# DIRECTIONS
Copy out all the data, word for word.

INFORMATION GIVEN Block Start

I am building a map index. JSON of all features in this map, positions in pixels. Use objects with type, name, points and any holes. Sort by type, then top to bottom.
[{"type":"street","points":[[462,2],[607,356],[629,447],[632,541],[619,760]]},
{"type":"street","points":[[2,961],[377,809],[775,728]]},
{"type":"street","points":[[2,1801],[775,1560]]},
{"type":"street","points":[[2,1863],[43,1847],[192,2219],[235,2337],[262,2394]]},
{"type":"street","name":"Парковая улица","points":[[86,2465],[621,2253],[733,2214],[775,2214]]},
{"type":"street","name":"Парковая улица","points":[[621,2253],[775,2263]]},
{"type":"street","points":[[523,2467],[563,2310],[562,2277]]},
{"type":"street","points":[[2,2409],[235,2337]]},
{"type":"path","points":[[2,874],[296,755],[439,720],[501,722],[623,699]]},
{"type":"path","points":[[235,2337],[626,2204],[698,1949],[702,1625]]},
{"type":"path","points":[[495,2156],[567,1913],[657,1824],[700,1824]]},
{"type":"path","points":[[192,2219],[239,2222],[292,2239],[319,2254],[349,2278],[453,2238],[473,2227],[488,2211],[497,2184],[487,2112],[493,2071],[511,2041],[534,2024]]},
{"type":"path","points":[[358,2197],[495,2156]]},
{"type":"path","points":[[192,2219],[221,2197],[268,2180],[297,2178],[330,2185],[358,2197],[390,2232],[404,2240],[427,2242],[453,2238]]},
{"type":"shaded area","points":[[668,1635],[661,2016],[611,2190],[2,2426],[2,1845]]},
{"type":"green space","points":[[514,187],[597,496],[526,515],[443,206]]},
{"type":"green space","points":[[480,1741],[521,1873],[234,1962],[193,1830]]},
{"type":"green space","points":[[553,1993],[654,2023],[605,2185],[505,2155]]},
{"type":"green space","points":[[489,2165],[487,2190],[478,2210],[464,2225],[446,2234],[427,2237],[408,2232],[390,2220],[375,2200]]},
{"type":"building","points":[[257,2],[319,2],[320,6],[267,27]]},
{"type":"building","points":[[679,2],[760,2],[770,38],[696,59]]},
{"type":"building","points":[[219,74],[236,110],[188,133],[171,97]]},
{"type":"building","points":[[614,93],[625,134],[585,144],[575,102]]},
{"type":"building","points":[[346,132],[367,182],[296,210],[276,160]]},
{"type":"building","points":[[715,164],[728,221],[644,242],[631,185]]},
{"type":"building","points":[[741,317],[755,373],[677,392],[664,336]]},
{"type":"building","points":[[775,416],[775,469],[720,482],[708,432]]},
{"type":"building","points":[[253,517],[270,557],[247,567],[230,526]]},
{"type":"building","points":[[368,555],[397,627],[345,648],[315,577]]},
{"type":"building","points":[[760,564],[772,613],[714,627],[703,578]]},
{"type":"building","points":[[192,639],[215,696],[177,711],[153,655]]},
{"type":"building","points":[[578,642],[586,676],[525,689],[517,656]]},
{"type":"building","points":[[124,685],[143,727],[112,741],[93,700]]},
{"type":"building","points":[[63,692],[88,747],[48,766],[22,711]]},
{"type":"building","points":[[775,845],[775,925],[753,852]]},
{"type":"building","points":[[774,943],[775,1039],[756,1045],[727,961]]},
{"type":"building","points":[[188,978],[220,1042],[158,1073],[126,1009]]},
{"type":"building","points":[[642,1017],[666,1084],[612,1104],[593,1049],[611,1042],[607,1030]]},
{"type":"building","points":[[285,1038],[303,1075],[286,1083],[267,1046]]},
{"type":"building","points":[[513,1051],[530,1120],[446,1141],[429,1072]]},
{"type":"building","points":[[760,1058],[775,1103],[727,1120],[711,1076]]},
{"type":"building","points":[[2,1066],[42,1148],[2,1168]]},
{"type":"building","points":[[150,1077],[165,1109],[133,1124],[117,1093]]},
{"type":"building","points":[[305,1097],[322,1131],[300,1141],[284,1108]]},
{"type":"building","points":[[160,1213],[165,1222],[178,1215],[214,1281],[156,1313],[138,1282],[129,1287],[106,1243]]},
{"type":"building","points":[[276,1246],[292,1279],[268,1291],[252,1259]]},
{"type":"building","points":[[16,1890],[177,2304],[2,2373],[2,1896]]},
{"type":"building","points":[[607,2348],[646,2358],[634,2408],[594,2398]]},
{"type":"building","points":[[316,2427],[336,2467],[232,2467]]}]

INFORMATION GIVEN Block End

# SOLVED EXERCISE
I am building a map index. JSON of all features in this map, positions in pixels. Use objects with type, name, points and any holes. Sort by type, then top to bottom.
[{"type":"street","points":[[462,2],[607,356],[629,447],[632,541],[619,760]]},
{"type":"street","points":[[2,961],[377,809],[775,728]]},
{"type":"street","points":[[2,1801],[775,1560]]},
{"type":"street","points":[[2,1863],[43,1847],[192,2219],[235,2337],[262,2394]]},
{"type":"street","name":"Парковая улица","points":[[86,2465],[621,2253],[733,2214],[775,2214]]},
{"type":"street","name":"Парковая улица","points":[[621,2253],[775,2263]]},
{"type":"street","points":[[523,2467],[563,2310],[562,2277]]},
{"type":"street","points":[[2,2409],[235,2337]]},
{"type":"path","points":[[2,874],[296,755],[439,720],[501,722],[623,699]]},
{"type":"path","points":[[235,2337],[626,2204],[698,1949],[702,1625]]},
{"type":"path","points":[[495,2156],[567,1913],[657,1824],[700,1824]]},
{"type":"path","points":[[192,2219],[239,2222],[292,2239],[319,2254],[349,2278],[453,2238],[473,2227],[488,2211],[497,2184],[487,2112],[493,2071],[511,2041],[534,2024]]},
{"type":"path","points":[[358,2197],[495,2156]]},
{"type":"path","points":[[192,2219],[221,2197],[268,2180],[297,2178],[330,2185],[358,2197],[390,2232],[404,2240],[427,2242],[453,2238]]},
{"type":"shaded area","points":[[668,1635],[661,2016],[611,2190],[2,2426],[2,1845]]},
{"type":"green space","points":[[514,187],[597,496],[526,515],[443,206]]},
{"type":"green space","points":[[480,1741],[521,1873],[234,1962],[193,1830]]},
{"type":"green space","points":[[553,1993],[654,2023],[605,2185],[505,2155]]},
{"type":"green space","points":[[489,2165],[487,2190],[478,2210],[464,2225],[446,2234],[427,2237],[408,2232],[390,2220],[375,2200]]},
{"type":"building","points":[[257,2],[319,2],[320,6],[267,27]]},
{"type":"building","points":[[679,2],[760,2],[770,38],[696,59]]},
{"type":"building","points":[[219,74],[236,110],[188,133],[171,97]]},
{"type":"building","points":[[614,93],[625,134],[585,144],[575,102]]},
{"type":"building","points":[[346,132],[367,182],[296,210],[276,160]]},
{"type":"building","points":[[715,164],[728,221],[644,242],[631,185]]},
{"type":"building","points":[[741,317],[755,373],[677,392],[664,336]]},
{"type":"building","points":[[775,416],[775,469],[720,482],[708,432]]},
{"type":"building","points":[[253,517],[270,557],[247,567],[230,526]]},
{"type":"building","points":[[368,555],[397,627],[345,648],[315,577]]},
{"type":"building","points":[[760,564],[772,613],[714,627],[703,578]]},
{"type":"building","points":[[192,639],[215,696],[177,711],[153,655]]},
{"type":"building","points":[[578,642],[586,676],[525,689],[517,656]]},
{"type":"building","points":[[124,685],[143,727],[112,741],[93,700]]},
{"type":"building","points":[[63,692],[88,747],[48,766],[22,711]]},
{"type":"building","points":[[775,845],[775,925],[753,852]]},
{"type":"building","points":[[774,943],[775,1039],[756,1045],[727,961]]},
{"type":"building","points":[[188,978],[220,1042],[158,1073],[126,1009]]},
{"type":"building","points":[[642,1017],[666,1084],[612,1104],[593,1049],[611,1042],[607,1030]]},
{"type":"building","points":[[285,1038],[303,1075],[286,1083],[267,1046]]},
{"type":"building","points":[[513,1051],[530,1120],[446,1141],[429,1072]]},
{"type":"building","points":[[760,1058],[775,1103],[727,1120],[711,1076]]},
{"type":"building","points":[[2,1066],[42,1148],[2,1168]]},
{"type":"building","points":[[150,1077],[165,1109],[133,1124],[117,1093]]},
{"type":"building","points":[[305,1097],[322,1131],[300,1141],[284,1108]]},
{"type":"building","points":[[160,1213],[165,1222],[178,1215],[214,1281],[156,1313],[138,1282],[129,1287],[106,1243]]},
{"type":"building","points":[[276,1246],[292,1279],[268,1291],[252,1259]]},
{"type":"building","points":[[16,1890],[177,2304],[2,2373],[2,1896]]},
{"type":"building","points":[[607,2348],[646,2358],[634,2408],[594,2398]]},
{"type":"building","points":[[316,2427],[336,2467],[232,2467]]}]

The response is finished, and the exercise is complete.